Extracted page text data

Start of Block

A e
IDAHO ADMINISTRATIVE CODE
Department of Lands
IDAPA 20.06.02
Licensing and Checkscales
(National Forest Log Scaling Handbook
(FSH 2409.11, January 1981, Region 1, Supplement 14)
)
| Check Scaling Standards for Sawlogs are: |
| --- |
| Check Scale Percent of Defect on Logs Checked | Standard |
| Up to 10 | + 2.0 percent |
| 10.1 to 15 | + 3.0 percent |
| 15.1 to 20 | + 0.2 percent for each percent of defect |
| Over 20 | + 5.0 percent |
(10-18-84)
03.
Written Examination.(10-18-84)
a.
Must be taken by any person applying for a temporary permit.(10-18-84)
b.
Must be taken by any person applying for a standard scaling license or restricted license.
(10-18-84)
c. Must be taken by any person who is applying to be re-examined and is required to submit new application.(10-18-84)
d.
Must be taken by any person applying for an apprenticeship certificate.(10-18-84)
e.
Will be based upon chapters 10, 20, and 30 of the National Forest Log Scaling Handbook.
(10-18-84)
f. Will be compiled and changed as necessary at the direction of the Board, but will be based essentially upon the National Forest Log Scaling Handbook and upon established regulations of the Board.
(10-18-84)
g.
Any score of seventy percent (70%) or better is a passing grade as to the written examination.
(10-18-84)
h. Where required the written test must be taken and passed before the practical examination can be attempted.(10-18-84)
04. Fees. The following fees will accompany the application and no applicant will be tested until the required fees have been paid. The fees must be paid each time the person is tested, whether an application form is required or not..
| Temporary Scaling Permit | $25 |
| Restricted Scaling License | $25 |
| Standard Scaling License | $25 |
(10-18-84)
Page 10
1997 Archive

End of Block

→ EXERCISE GOAL
Take the lines above and retype all of them exactly.

→ RESPONSE TO THE EXERCISE
A e
IDAHO ADMINISTRATIVE CODE
Department of Lands
IDAPA 20.06.02
Licensing and Checkscales
(National Forest Log Scaling Handbook
(FSH 2409.11, January 1981, Region 1, Supplement 14)
)
| Check Scaling Standards for Sawlogs are: |
| --- |
| Check Scale Percent of Defect on Logs Checked | Standard |
| Up to 10 | + 2.0 percent |
| 10.1 to 15 | + 3.0 percent |
| 15.1 to 20 | + 0.2 percent for each percent of defect |
| Over 20 | + 5.0 percent |
(10-18-84)
03.
Written Examination.(10-18-84)
a.
Must be taken by any person applying for a temporary permit.(10-18-84)
b.
Must be taken by any person applying for a standard scaling license or restricted license.
(10-18-84)
c. Must be taken by any person who is applying to be re-examined and is required to submit new application.(10-18-84)
d.
Must be taken by any person applying for an apprenticeship certificate.(10-18-84)
e.
Will be based upon chapters 10, 20, and 30 of the National Forest Log Scaling Handbook.
(10-18-84)
f. Will be compiled and changed as necessary at the direction of the Board, but will be based essentially upon the National Forest Log Scaling Handbook and upon established regulations of the Board.
(10-18-84)
g.
Any score of seventy percent (70%) or better is a passing grade as to the written examination.
(10-18-84)
h. Where required the written test must be taken and passed before the practical examination can be attempted.(10-18-84)
04. Fees. The following fees will accompany the application and no applicant will be tested until the required fees have been paid. The fees must be paid each time the person is tested, whether an application form is required or not..
| Temporary Scaling Permit | $25 |
| Restricted Scaling License | $25 |
| Standard Scaling License | $25 |
(10-18-84)
Page 10
1997 Archive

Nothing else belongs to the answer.